Homilia - 2º semestre Faculdade Paulo VI

O TESOURO ESCONDIDO

 

Moisés construiu o Santuário (Ex 40). Guiado por Deus, o povo de Israel se iniciou e se formou, conforme narra o livro do Gênesis. Contudo, contingências históricas o levaram para o Egito, a casa da escravidão. Por meio de Moisés, Deus liberta seu povo pela travessia do Mar Vermelho. A entrada no deserto marca o início de uma etapa que devia durar quarenta anos até chegar à terra prometida. Caminho cheio de percalços: fome, sede, serpentes venenosas, sofrimentos, mortes. Murmuração e incredulidade tomam conta e a idolatria é praticada.

 

Moisés, respeitosamente, se aproxima de Deus, com quem dialoga, levando em seguida o oráculo do Senhor ao povo. Próximo à chegada à terra prometida, organiza o culto e constrói o santuário, que abriga a tenda, o documento da aliança e a arca. A glória do Senhor se manifesta e invade o santuário. A presença do santuário denota a existência de um povo constituído e solidificado na fé de que Deus habita no meio de seu povo.  

 

Quão amável, ó Senhor, é vossa casa (Sl 83). Este salmo descreve a alegria do povo que Deus sustenta nos caminhos da História: “minha alma anseia pelos átrios do Senhor”; “felizes os que habitam vossa casa ... caminharão com um ardor sempre crescente”; “um só dia em vosso templo vale mais que milhares fora dele”; “prefiro estar no limiar de vossa casa”.

 

E assim, percorrendo os caminhos da história de Israel, passa-se da antiga à nova aliança. O reino de Israel prefigura a realidade do Reino de Deus anunciado por Jesus: reino de justiça e paz, reino universal. Anunciava através das parábolas. Assim se compreende quando Jesus afirma: “Por isso todo escriba que se torna discípulo do Reino dos Céus é semelhante a um pai de família que do seu tesouro tira coisas novas e velhas” (Mt 13,52).

 

Coisas antigas e novas. Assim se manifesta a sabedoria do reino de Deus, contida na antiga e na nova aliança. Pelas parábolas, Jesus revela a sabedoria do Pai, o Reino de Deus ou Reino dos Céus, pois comporta duas dimensões: uma é a dimensão histórica, imanente, no tempo presente, em que o trigo e joio crescem juntos e em que a rede colhe todo tipo de peixes, bons e maus. Outra é a dimensão transcendente, sobrenatural, escatológica, em que joio e trigo são separados (o trigo é recolhido e joio é queimado); em que os peixes bons são recolhidos e os peixes maus são jogados fora. No reino estão presentes a misericórdia e a justiça.

= = = = = = =

**Instrução 1:** Qual é o trecho da homilia que começa em "O TESOURO ESCONDIDO" e segue até "idolatria é praticada."? Reproduza-o sem nenhuma alteração.

= = = = = = =

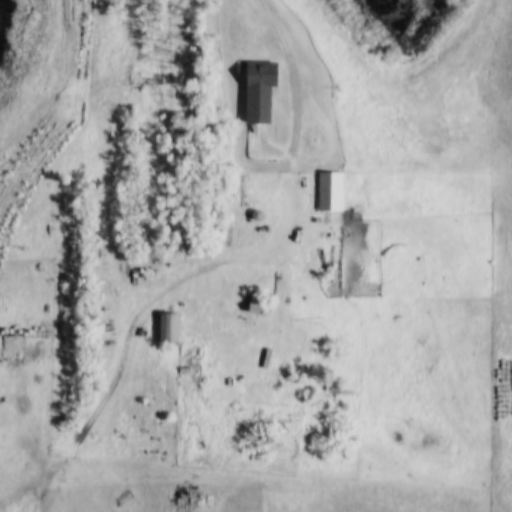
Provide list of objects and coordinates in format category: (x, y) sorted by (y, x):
road: (296, 78)
building: (264, 89)
building: (332, 192)
building: (155, 262)
building: (258, 305)
building: (170, 327)
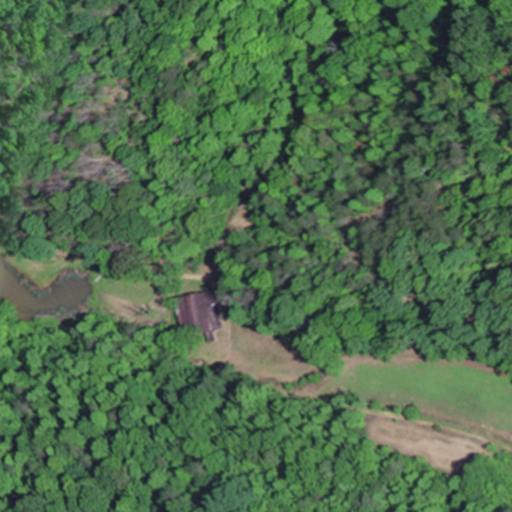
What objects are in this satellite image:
building: (205, 314)
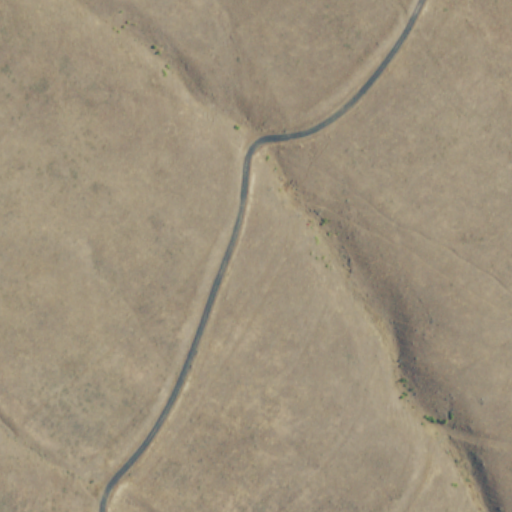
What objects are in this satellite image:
road: (230, 226)
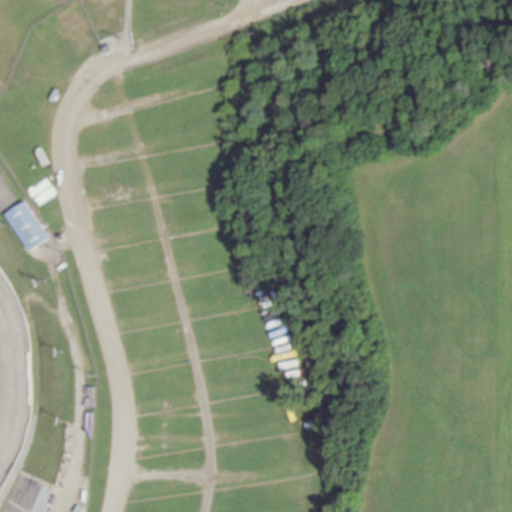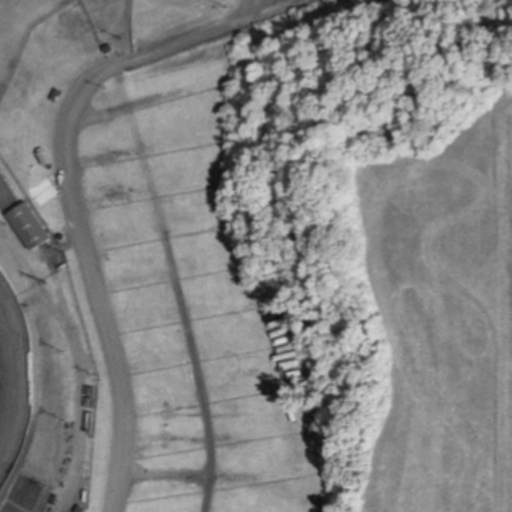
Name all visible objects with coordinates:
road: (173, 4)
building: (110, 42)
building: (363, 190)
road: (71, 192)
building: (32, 219)
building: (32, 227)
stadium: (256, 256)
building: (261, 282)
parking lot: (174, 293)
raceway: (11, 378)
building: (93, 393)
building: (80, 507)
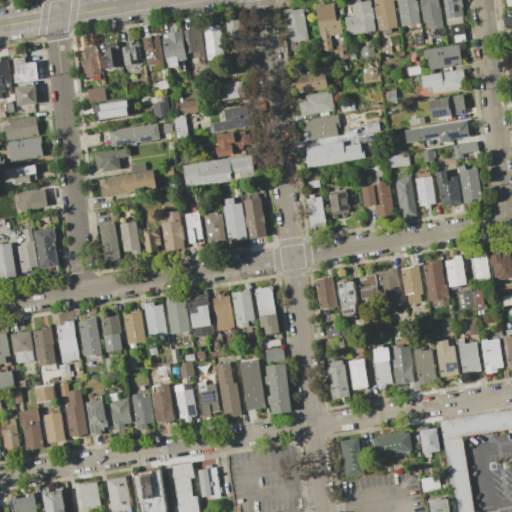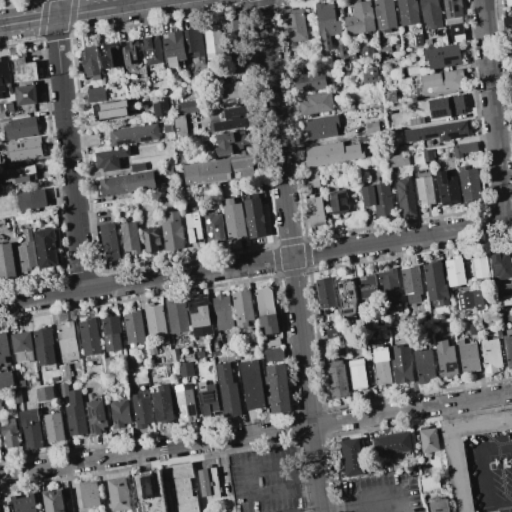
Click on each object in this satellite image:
building: (508, 2)
building: (508, 2)
rooftop solar panel: (450, 5)
rooftop solar panel: (456, 7)
building: (407, 11)
road: (78, 12)
building: (406, 12)
building: (430, 13)
building: (384, 14)
building: (430, 14)
rooftop solar panel: (451, 14)
building: (383, 15)
building: (359, 18)
building: (359, 18)
building: (454, 19)
building: (454, 20)
building: (506, 20)
building: (326, 23)
building: (295, 24)
building: (326, 24)
building: (295, 25)
building: (233, 28)
building: (232, 33)
building: (417, 39)
building: (193, 41)
building: (212, 41)
building: (212, 41)
building: (427, 41)
building: (181, 45)
building: (173, 48)
building: (151, 50)
building: (385, 50)
building: (130, 51)
building: (152, 51)
building: (341, 51)
building: (366, 51)
building: (130, 52)
building: (110, 56)
building: (110, 56)
building: (441, 56)
building: (442, 56)
rooftop solar panel: (447, 59)
building: (88, 60)
building: (89, 61)
building: (237, 64)
building: (24, 70)
building: (24, 70)
building: (411, 70)
building: (3, 74)
building: (369, 75)
building: (4, 76)
building: (443, 80)
building: (309, 81)
building: (311, 81)
building: (443, 81)
building: (228, 90)
building: (228, 91)
building: (95, 93)
building: (25, 94)
building: (95, 94)
building: (25, 95)
building: (389, 96)
building: (315, 103)
building: (315, 103)
building: (187, 106)
building: (187, 106)
building: (445, 106)
building: (446, 106)
building: (159, 107)
building: (5, 108)
building: (160, 108)
building: (110, 109)
building: (110, 109)
building: (1, 111)
rooftop solar panel: (439, 111)
road: (492, 111)
building: (231, 119)
building: (231, 119)
building: (415, 121)
building: (179, 126)
building: (179, 126)
building: (371, 126)
building: (20, 127)
building: (318, 127)
building: (319, 127)
building: (19, 128)
building: (436, 131)
building: (437, 131)
building: (132, 133)
building: (133, 134)
rooftop solar panel: (430, 134)
rooftop solar panel: (455, 134)
rooftop solar panel: (145, 138)
rooftop solar panel: (123, 142)
building: (230, 142)
building: (230, 142)
road: (68, 145)
building: (24, 148)
building: (24, 148)
building: (463, 148)
building: (463, 148)
building: (331, 153)
building: (331, 153)
building: (426, 154)
building: (109, 158)
building: (110, 158)
building: (396, 160)
building: (136, 166)
building: (217, 169)
building: (217, 170)
building: (16, 175)
building: (18, 175)
building: (124, 183)
building: (126, 183)
building: (312, 183)
building: (468, 183)
building: (469, 183)
building: (446, 188)
building: (446, 189)
building: (424, 190)
building: (424, 190)
building: (404, 197)
building: (404, 197)
building: (377, 198)
building: (377, 198)
building: (30, 199)
building: (30, 199)
building: (337, 201)
building: (337, 201)
building: (314, 211)
building: (314, 212)
building: (253, 218)
building: (254, 218)
building: (233, 219)
building: (233, 220)
building: (213, 226)
building: (213, 226)
building: (192, 227)
building: (192, 227)
building: (171, 231)
building: (171, 231)
building: (129, 236)
building: (129, 238)
building: (149, 239)
building: (150, 239)
building: (108, 241)
building: (109, 241)
building: (45, 247)
building: (45, 247)
building: (26, 251)
building: (26, 252)
building: (511, 252)
building: (511, 253)
road: (291, 256)
building: (6, 260)
building: (6, 261)
road: (256, 262)
building: (500, 264)
building: (500, 264)
building: (479, 266)
building: (479, 266)
building: (454, 271)
building: (454, 272)
building: (434, 280)
building: (434, 282)
building: (410, 284)
building: (411, 284)
building: (367, 286)
building: (367, 286)
building: (388, 287)
building: (389, 287)
building: (503, 289)
building: (324, 293)
building: (325, 293)
building: (345, 296)
building: (346, 297)
building: (469, 299)
building: (477, 299)
building: (507, 299)
building: (464, 300)
building: (242, 307)
building: (241, 308)
building: (265, 310)
building: (266, 310)
building: (222, 312)
building: (223, 314)
building: (176, 315)
building: (198, 315)
building: (199, 315)
building: (176, 316)
building: (153, 320)
building: (154, 320)
building: (447, 326)
building: (133, 327)
building: (133, 327)
building: (472, 329)
building: (111, 333)
building: (111, 333)
building: (331, 333)
building: (88, 337)
building: (88, 337)
building: (66, 341)
building: (66, 342)
building: (3, 346)
building: (21, 346)
building: (21, 346)
building: (43, 346)
building: (43, 347)
building: (2, 348)
building: (507, 350)
building: (507, 350)
building: (215, 352)
building: (199, 354)
building: (273, 354)
building: (490, 354)
building: (490, 354)
building: (174, 355)
building: (273, 355)
building: (467, 356)
building: (468, 356)
building: (187, 357)
building: (444, 357)
building: (444, 358)
building: (131, 363)
building: (109, 364)
building: (401, 364)
building: (401, 364)
building: (422, 365)
building: (380, 366)
building: (381, 366)
building: (423, 366)
building: (185, 369)
building: (186, 369)
building: (63, 371)
building: (162, 371)
building: (356, 373)
building: (357, 373)
building: (336, 378)
building: (336, 378)
building: (5, 379)
building: (5, 379)
building: (251, 384)
building: (251, 384)
building: (276, 388)
building: (277, 388)
building: (63, 389)
building: (227, 390)
building: (227, 391)
building: (40, 392)
building: (16, 396)
building: (207, 397)
rooftop solar panel: (208, 397)
building: (207, 398)
building: (184, 401)
building: (184, 401)
building: (162, 402)
building: (162, 403)
building: (141, 409)
building: (141, 409)
building: (118, 410)
building: (74, 412)
building: (119, 412)
building: (75, 413)
building: (95, 415)
building: (95, 416)
building: (52, 426)
building: (52, 427)
building: (29, 428)
building: (30, 429)
building: (8, 433)
building: (9, 434)
road: (256, 434)
building: (429, 440)
building: (429, 440)
building: (392, 443)
building: (392, 444)
building: (466, 449)
building: (466, 449)
building: (351, 456)
building: (351, 457)
road: (500, 459)
parking lot: (489, 469)
road: (502, 477)
parking lot: (262, 480)
road: (248, 481)
building: (208, 482)
building: (208, 482)
building: (429, 484)
building: (430, 484)
building: (182, 487)
building: (183, 488)
building: (149, 491)
building: (149, 492)
building: (117, 493)
building: (118, 493)
parking lot: (382, 493)
building: (89, 494)
building: (89, 494)
building: (52, 501)
building: (53, 501)
building: (22, 503)
building: (22, 503)
road: (369, 504)
building: (437, 505)
building: (438, 505)
road: (507, 509)
parking lot: (286, 510)
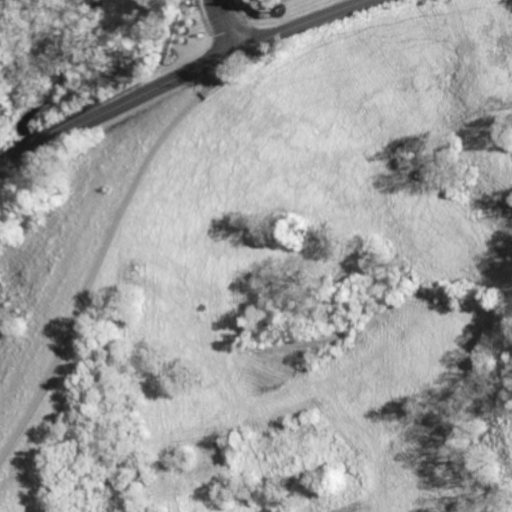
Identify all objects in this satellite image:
road: (223, 27)
road: (181, 78)
road: (101, 257)
crop: (276, 281)
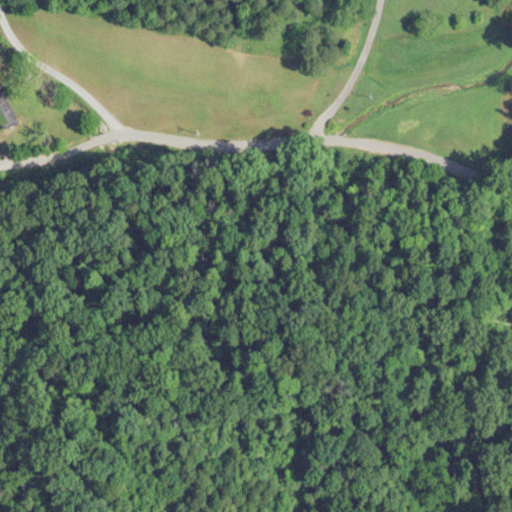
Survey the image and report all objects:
road: (54, 74)
road: (355, 76)
building: (7, 113)
road: (258, 143)
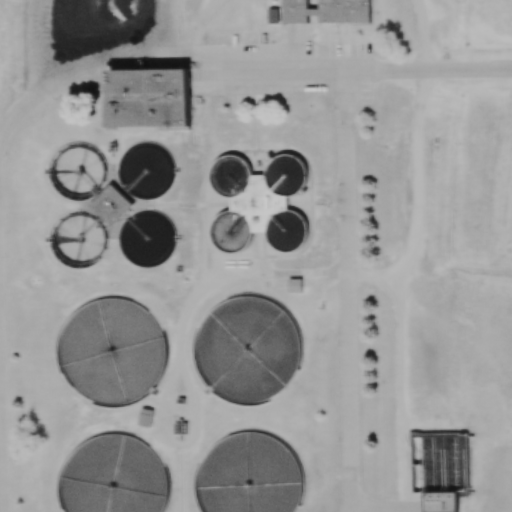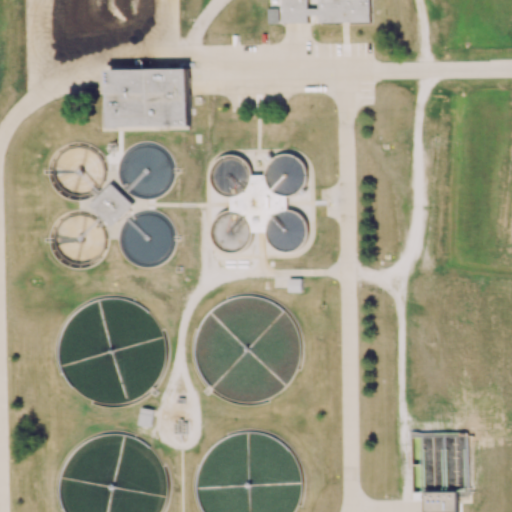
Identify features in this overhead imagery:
road: (442, 65)
wastewater plant: (256, 256)
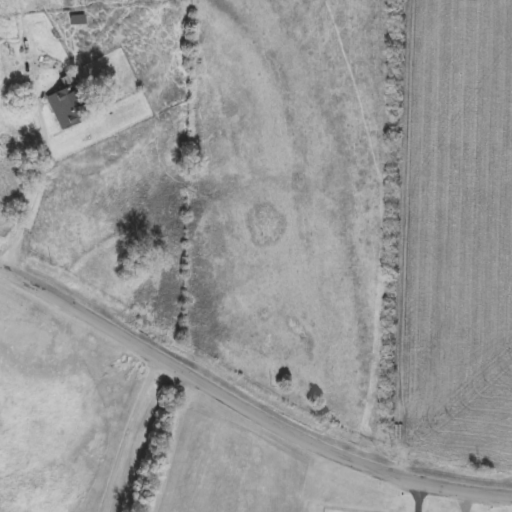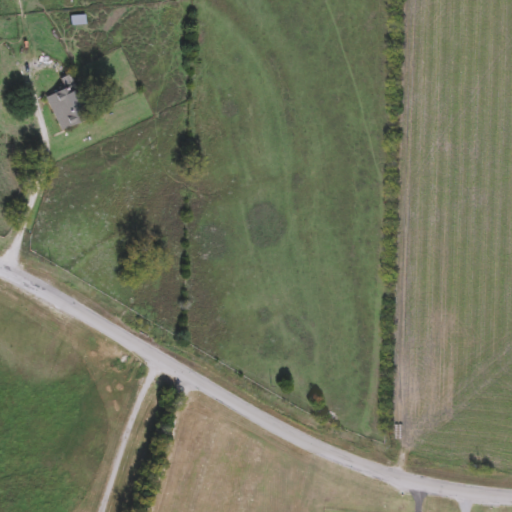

= = = = = = =

**Instrução 2:** Quais linhas dos registros contêm a palavra "satellite"? Selecione todas, levando em conta a diferença entre maiúsculas e minúsculas.

**Resultado do exercício 1:**
O TESOURO ESCONDIDO

 

Moisés construiu o Santuário (Ex 40). Guiado por Deus, o povo de Israel se iniciou e se formou, conforme narra o livro do Gênesis. Contudo, contingências históricas o levaram para o Egito, a casa da escravidão. Por meio de Moisés, Deus liberta seu povo pela travessia do Mar Vermelho. A entrada no deserto marca o início de uma etapa que devia durar quarenta anos até chegar à terra prometida. Caminho cheio de percalços: fome, sede, serpentes venenosas, sofrimentos, mortes. Murmuração e incredulidade tomam conta e a idolatria é praticada.

**Resultado do exercício 2:**
What objects are in this satellite image:
What objects are in this satellite image:
Click on each object in this satellite image:
Identify all objects in this satellite image:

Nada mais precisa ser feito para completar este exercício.